Spokeo prides itself on not being your grandma's white pages. On the site you just type someone's name and you can find their address, phone number, marital status, siblings, home value, and hobbies. For a fee, you can get their credit information, income, photos, and religion.
"The potential of harm, personal harm, financial harm, to any of us is really severe," said Nicole Ozera from the ACLU.
The ACLU is concerned Spokeo violates people's privacy, but that's not all. Some users filed suit against Spokeo claiming the company violated the federal Fair Credit Reporting Act by making people's financial data public, but not allowing them to correct inaccuracies. A judge ruled in favor of Spokeo this week.
"One judge said the plaintiffs that were complaining about their practices had no basis to complain because they couldn't show how they'd been hurt by Spokeo," said Eric Goldman.

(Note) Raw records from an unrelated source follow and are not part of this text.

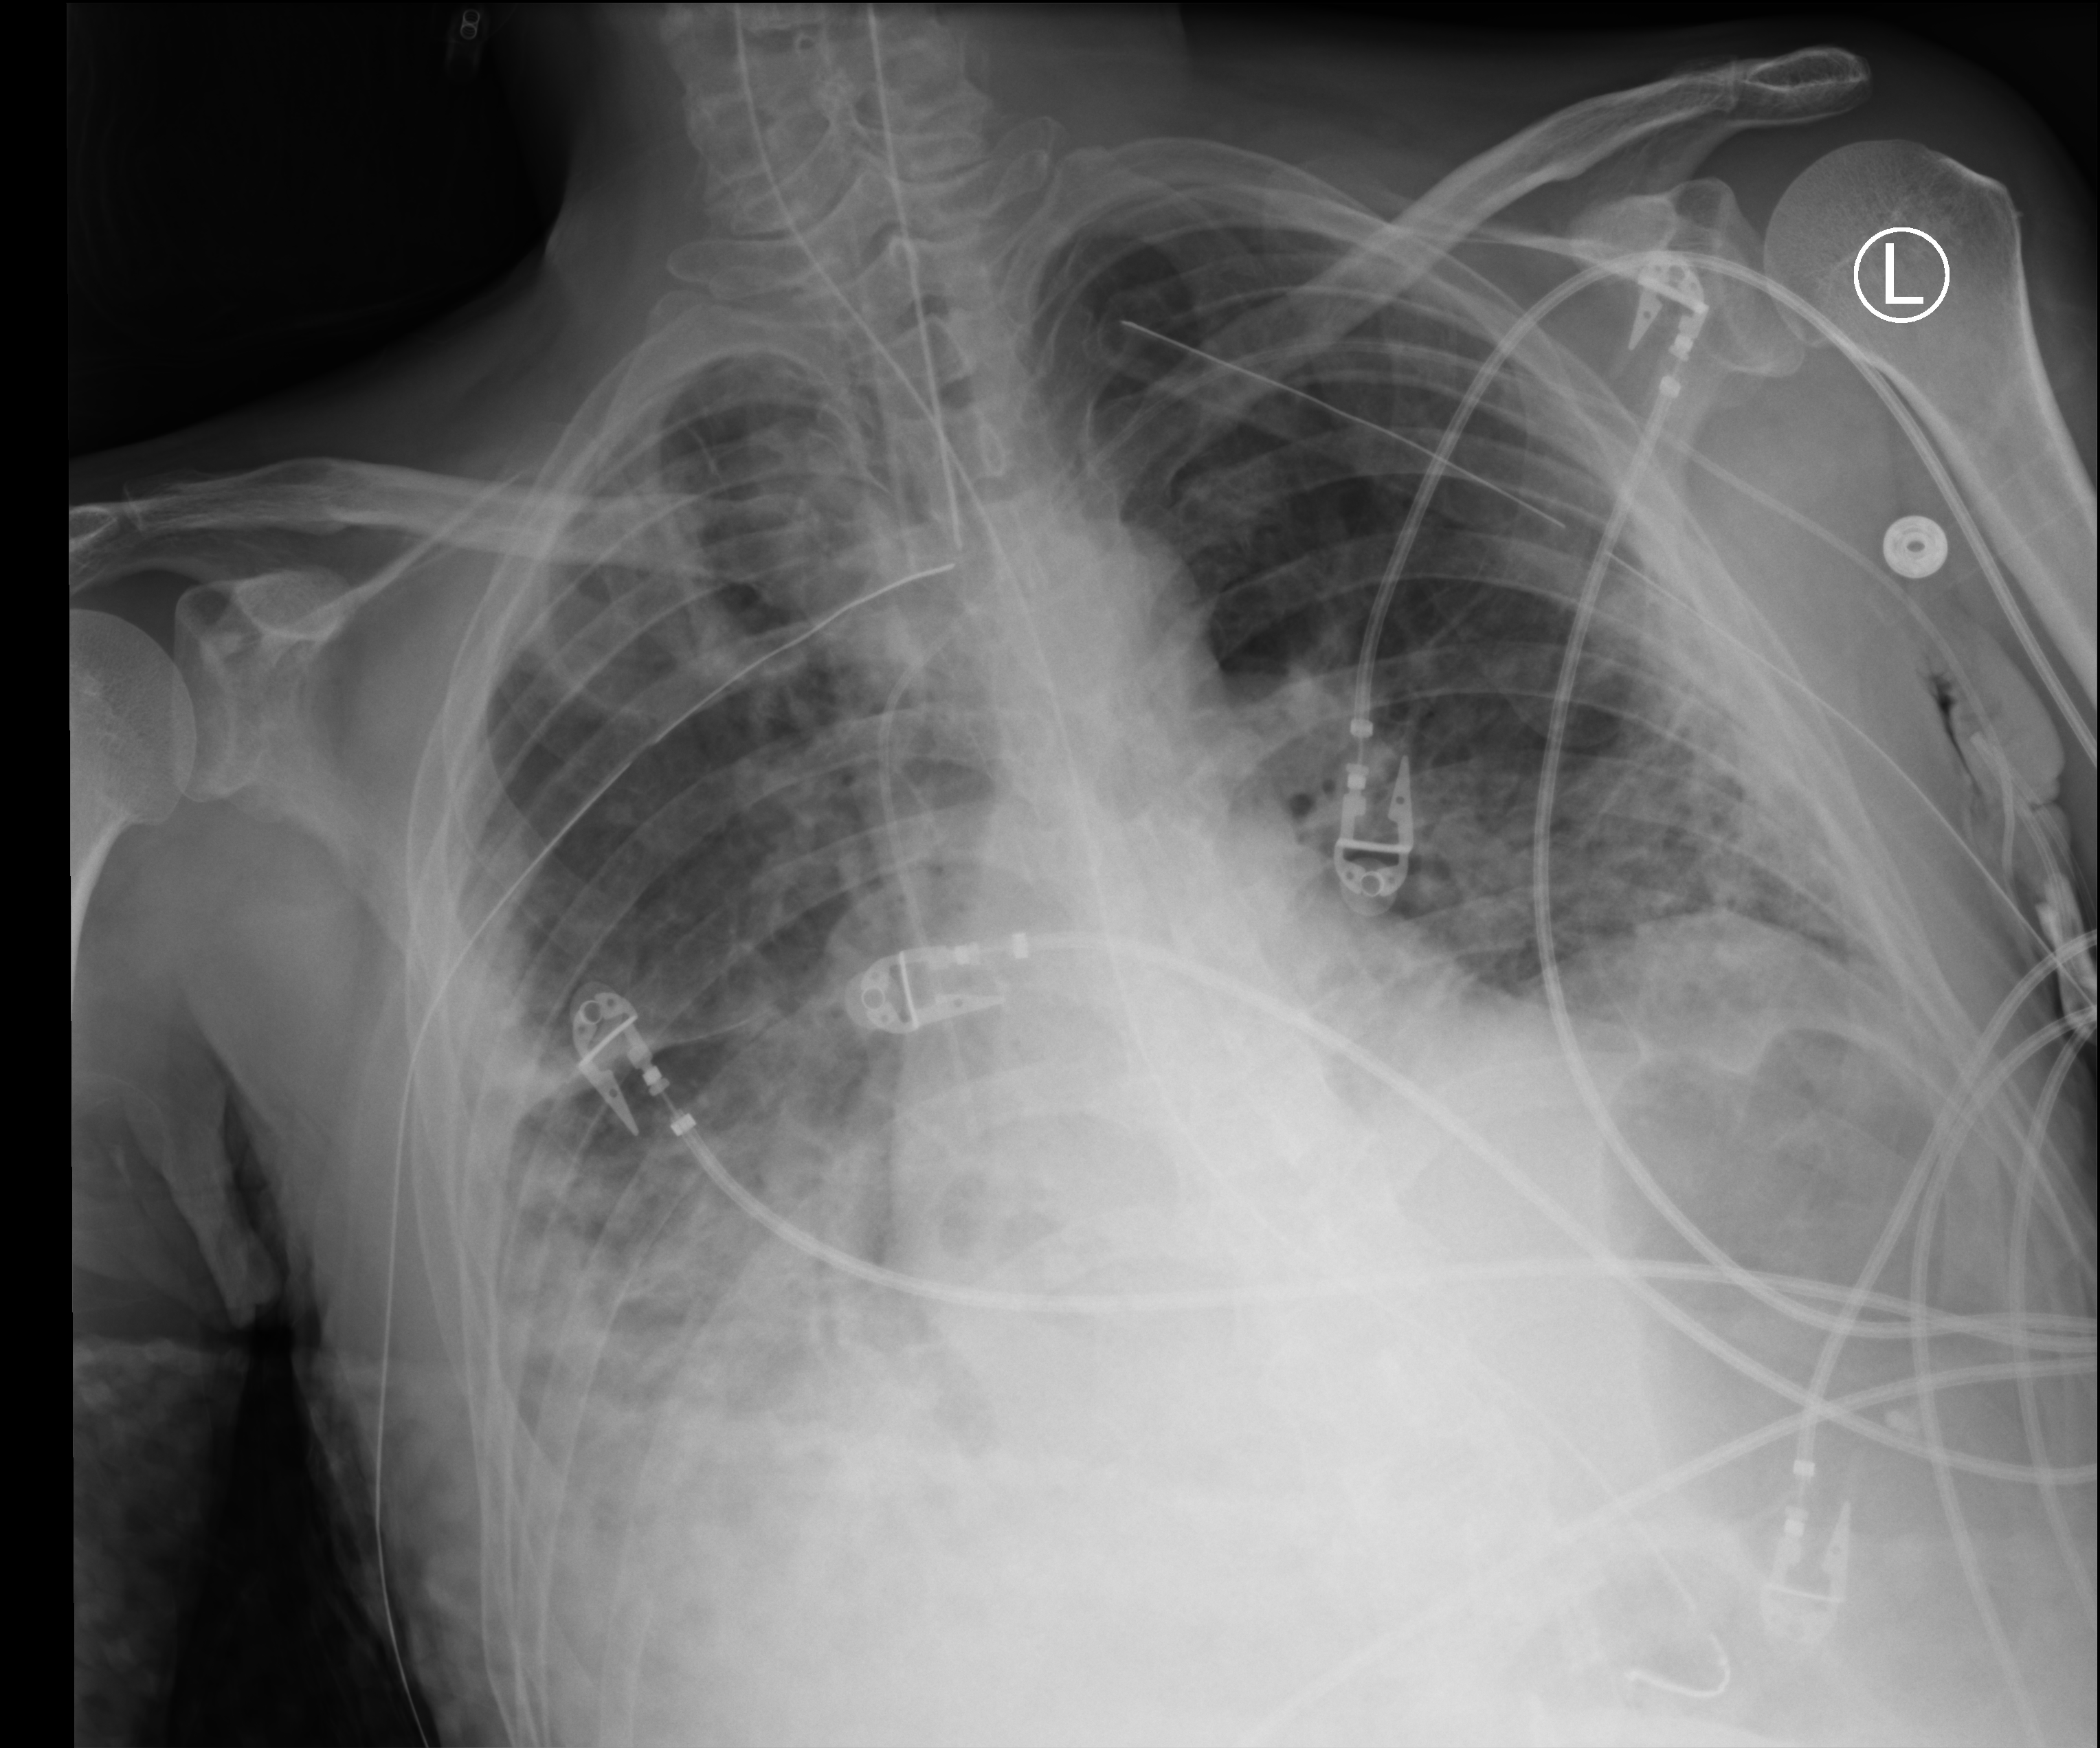
Portable chest radiograph; anteroposterior (AP) projection. Male patient hospitalised with COVID-19, age 18–59 years.
Admission-level facts for this patient (not findings on this image; timing relative to this image not recorded):
- hypertension (admission record): yes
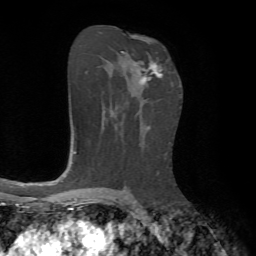
Breast MRI, one axial slice. Cropped to one breast. Dynamic contrast-enhanced series, time point 2 of 7 at this slice position (early post-contrast). 1.5 T. TE 4.2 ms, TR 8.7 ms. 2.2 mm slice thickness. 256 × 256 image matrix, field of view 180 × 180 mm. Female patient.
Structures marked on this image (semi-automatically segmented with operator editing):
- enhancing-tissue mask used for the functional tumour volume (all voxels passing the contrast-enhancement thresholds inside the analysis volume; usually the tumour): bounding box [x1, y1, x2, y2] px = [121, 51, 162, 86]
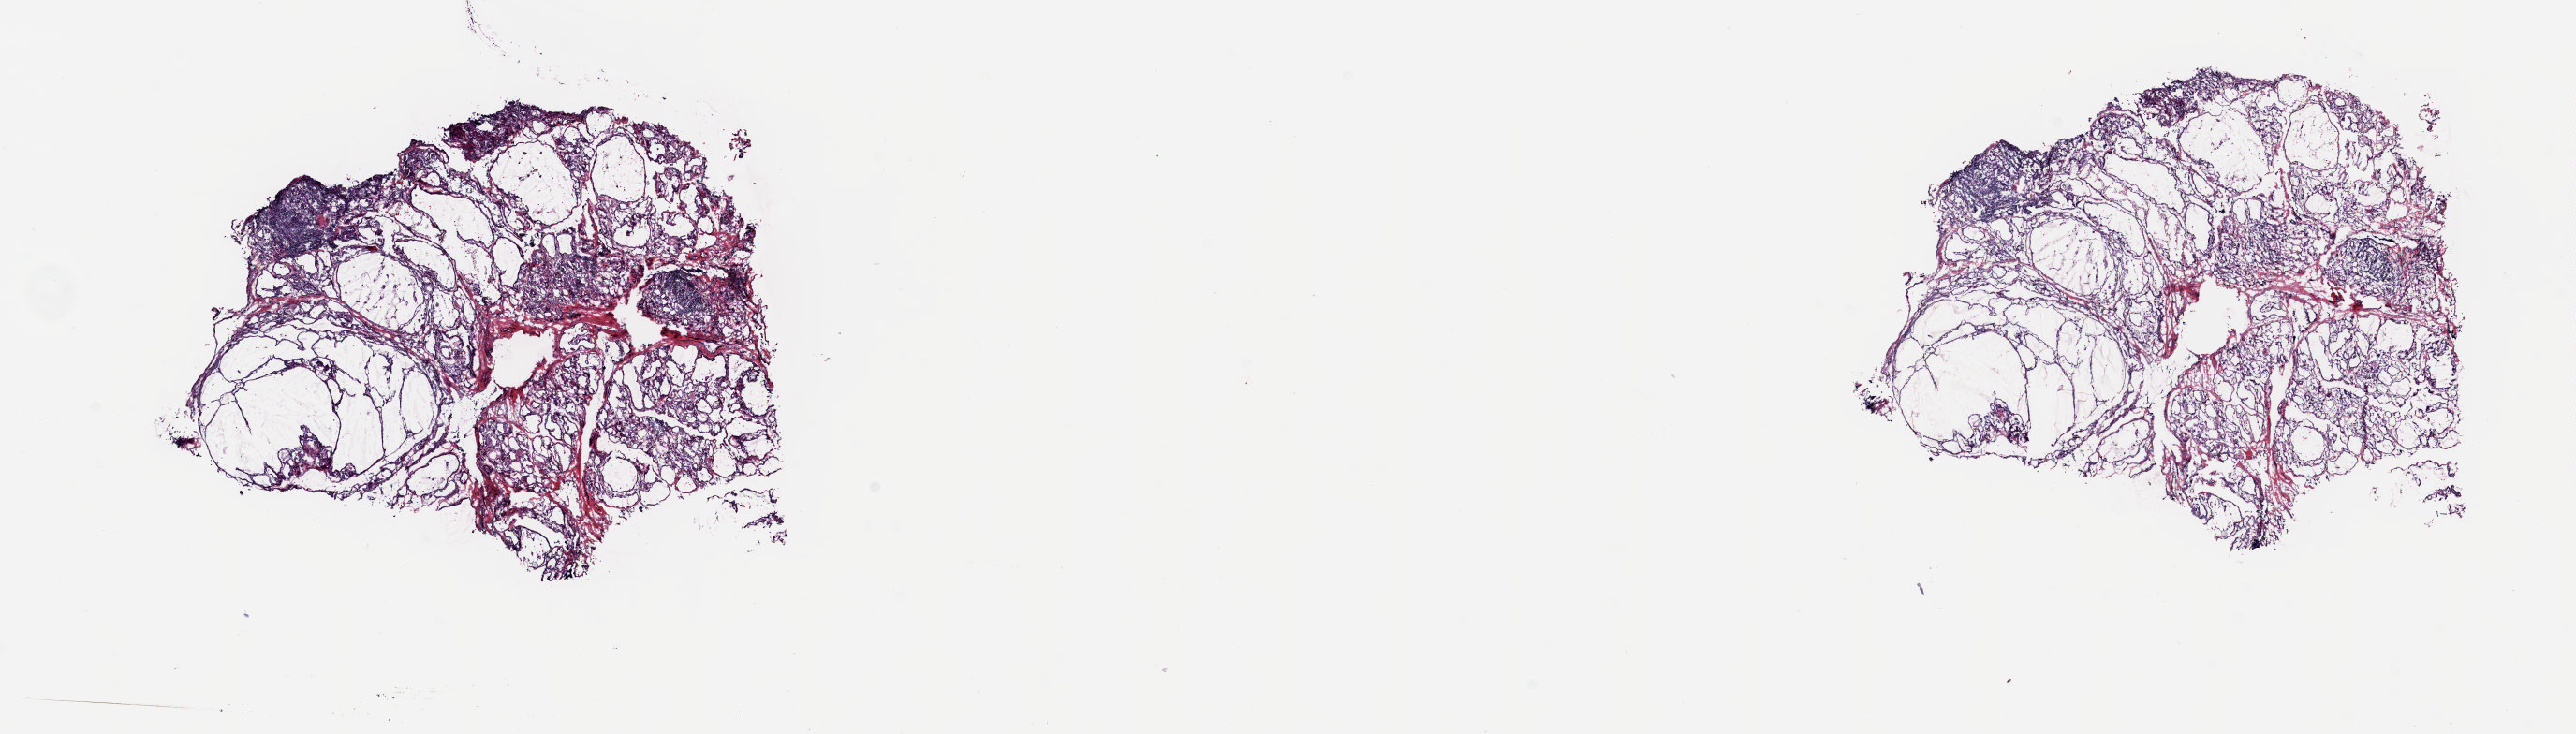
Digitized H&E tissue section (whole slide) — whole scanned area (about 21.8 x 6.2 mm) shown as a low-resolution overview; frozen section from the top of the tissue portion; thyroid, solid tissue normal (non-tumour tissue) sample. Male, age 33 years at initial diagnosis. Slide review estimates, as recorded: tumour cells 0%, tumour nuclei 0%, normal cells 95%, stromal cells 5%, necrosis 0%. Infiltration values recorded for this section: lymphocyte infiltration 10%, monocyte infiltration 1%, neutrophil infiltration 0%.
• this section: solid tissue normal (non-tumour) sample from the same patient
• patient diagnosis: Papillary carcinoma, follicular variant (thyroid gland)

Goldman is the director of the High Tech Law Institute at Santa Clara University. He offered to search himself on Spokeo. He pointed out that they published an old address of his, they had old information, and that he thought they had nothing valuable on there. And that was why Goldman doesn't consider Spokeo a threat. He also doesn't see anything illegal about it.
"Assuming it's all public information that's already been published somewhere else, it's not illegal to put it in a new context," said Goldman.
But web users ABC7 spoke with disagree.
"Its kind of breaking the privacy issues because people can find out where I live or my family lives," said Duc Lam, a San Jose resident.
ABC7 asked one woman if the information about her was correct and she said it was. She pulled up the information about herself and found they had her gender, age, and marital status. The site also revealed that she lives in an apartment worth $295,000 and that you could pull up a picture of her apartment.
Now a consumer privacy group is trying a different route by filing a complaint with the Federal Trade Commission, also claiming Spokeo's information is inaccurate.